Parliament approved a report on the ESFS on 11 March. The report contains detailed recommendations to the Commission concerning the review, including proposals to enhance the powers of the ESAs. It remains to be seen how far the Commission agrees with Parliament.
In January 2014, the Court of Justice of the EU heard a case brought by the British Government seeking, on a range of legal grounds, annulment of powers granted to the European Securities & Markets Authority to regulate short selling. Unsurprisingly, the British Government lost on all counts, an unfortunate augury for a number of other legal challenges that it is bringing against EU provisions. The case suggests the limited extent to which the Treaties underlying the EU act to restrain the ESAs, including EIOPA, and the difficulties of legally challenging their powers.
Cyber Security Directive
In February 2013 the Commission proposed a Directive containing measures to ensure a high common level of network and information security across the EU (the Cybersecurity Directive). This Directive would impose minimum security requirements on businesses and require Member States to develop national strategies for network and information security.

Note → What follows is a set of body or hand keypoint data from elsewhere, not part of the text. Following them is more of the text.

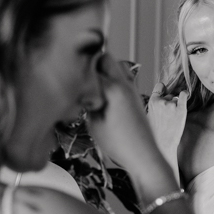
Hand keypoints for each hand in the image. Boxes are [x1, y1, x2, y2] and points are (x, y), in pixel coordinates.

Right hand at [86, 54, 166, 179]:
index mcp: (112, 89)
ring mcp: (132, 88)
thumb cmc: (118, 144)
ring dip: (106, 70)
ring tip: (96, 87)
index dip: (78, 73)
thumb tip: (82, 91)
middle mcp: (124, 84)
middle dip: (94, 64)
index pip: (89, 68)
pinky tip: (107, 95)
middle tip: (84, 81)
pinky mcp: (136, 95)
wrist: (143, 155)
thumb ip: (87, 102)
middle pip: (106, 57)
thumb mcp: (94, 124)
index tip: (71, 81)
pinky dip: (115, 79)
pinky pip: (124, 76)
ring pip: (117, 64)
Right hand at [147, 83, 187, 163]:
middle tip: (168, 115)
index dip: (162, 89)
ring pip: (175, 99)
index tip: (164, 92)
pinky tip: (184, 96)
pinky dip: (184, 95)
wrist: (163, 145)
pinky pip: (183, 95)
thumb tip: (161, 97)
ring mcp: (171, 105)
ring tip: (172, 118)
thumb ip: (155, 106)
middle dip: (169, 101)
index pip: (159, 86)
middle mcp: (161, 102)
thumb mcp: (149, 117)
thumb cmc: (155, 134)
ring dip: (176, 105)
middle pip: (169, 95)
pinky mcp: (181, 110)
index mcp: (152, 102)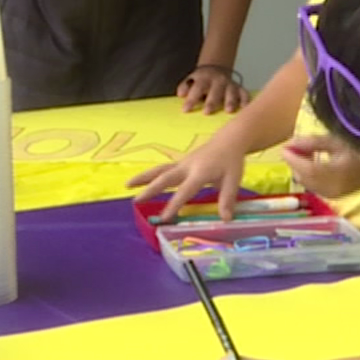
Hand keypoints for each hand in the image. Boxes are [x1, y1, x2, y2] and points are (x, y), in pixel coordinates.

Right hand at [128, 136, 246, 220]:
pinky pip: (163, 169)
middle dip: (150, 189)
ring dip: (143, 177)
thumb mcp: (233, 180)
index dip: (174, 205)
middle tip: (136, 200)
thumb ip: (227, 199)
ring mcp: (182, 163)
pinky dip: (150, 175)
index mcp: (200, 172)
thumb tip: (225, 220)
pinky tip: (140, 181)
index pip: (185, 191)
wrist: (228, 140)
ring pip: (159, 170)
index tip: (163, 218)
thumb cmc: (231, 161)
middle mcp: (187, 167)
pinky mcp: (180, 163)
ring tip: (127, 185)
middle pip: (165, 178)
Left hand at [179, 64, 247, 114]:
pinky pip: (244, 93)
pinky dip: (245, 100)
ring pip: (231, 92)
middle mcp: (218, 80)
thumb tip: (180, 94)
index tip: (186, 110)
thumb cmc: (201, 81)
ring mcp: (230, 84)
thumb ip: (185, 87)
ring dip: (230, 101)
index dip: (191, 99)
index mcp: (204, 78)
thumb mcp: (191, 80)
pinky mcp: (239, 88)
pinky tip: (245, 107)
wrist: (216, 69)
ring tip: (229, 110)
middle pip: (215, 91)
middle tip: (207, 112)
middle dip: (211, 101)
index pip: (197, 88)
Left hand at [282, 135, 359, 198]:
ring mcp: (334, 194)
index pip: (307, 170)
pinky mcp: (335, 195)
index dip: (293, 159)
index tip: (284, 146)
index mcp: (337, 174)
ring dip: (302, 169)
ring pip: (308, 183)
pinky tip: (312, 162)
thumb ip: (313, 143)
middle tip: (292, 146)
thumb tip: (289, 144)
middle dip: (296, 163)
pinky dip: (309, 175)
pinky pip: (315, 186)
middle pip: (305, 178)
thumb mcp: (338, 139)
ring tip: (303, 152)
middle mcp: (334, 189)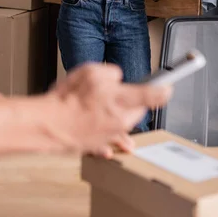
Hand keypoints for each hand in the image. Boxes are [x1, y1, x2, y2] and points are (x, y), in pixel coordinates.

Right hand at [49, 63, 171, 158]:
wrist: (49, 125)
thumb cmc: (66, 98)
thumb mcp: (89, 71)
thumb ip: (110, 73)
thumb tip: (117, 78)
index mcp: (120, 99)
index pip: (151, 95)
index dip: (163, 90)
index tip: (168, 89)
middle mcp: (120, 120)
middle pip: (138, 111)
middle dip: (131, 102)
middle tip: (112, 94)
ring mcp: (111, 135)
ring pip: (124, 125)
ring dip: (118, 117)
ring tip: (100, 109)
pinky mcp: (99, 145)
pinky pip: (109, 138)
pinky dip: (106, 133)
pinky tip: (95, 125)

Parliament adopted a legislative resolution on this proposal on 13 March. Parliament wants a focus on “critical infrastructure”, in which it includes the financial services industry, as well as energy and transport sectors. The Directive is among the priorities of the Italian Presidency of the Council of the EU, scheduled for the second half of 2014, which aims to complete trialogues by the end of the year. Insurers are interested in these developments because these measures may apply to their own operation of systems and also because cyber insurance is a growing market: premium income is expected to grow exponentially in 2014 and product development is progressing.
Data Protection Regulation
The EU also proposes comprehensive reform of its data protection rules. Its proposals are supported by Parliament, in the light of recent allegations about privacy abuse by US intelligence agencies, but are more controversial in the Council, where some Member States (including the UK) question the costs and restrictions that may be imposed on business. The Regulation includes provisions concerning profiling, data portability and a right to erasure. The Commission and Parliament hope that agreement can be reached before the end of 2014.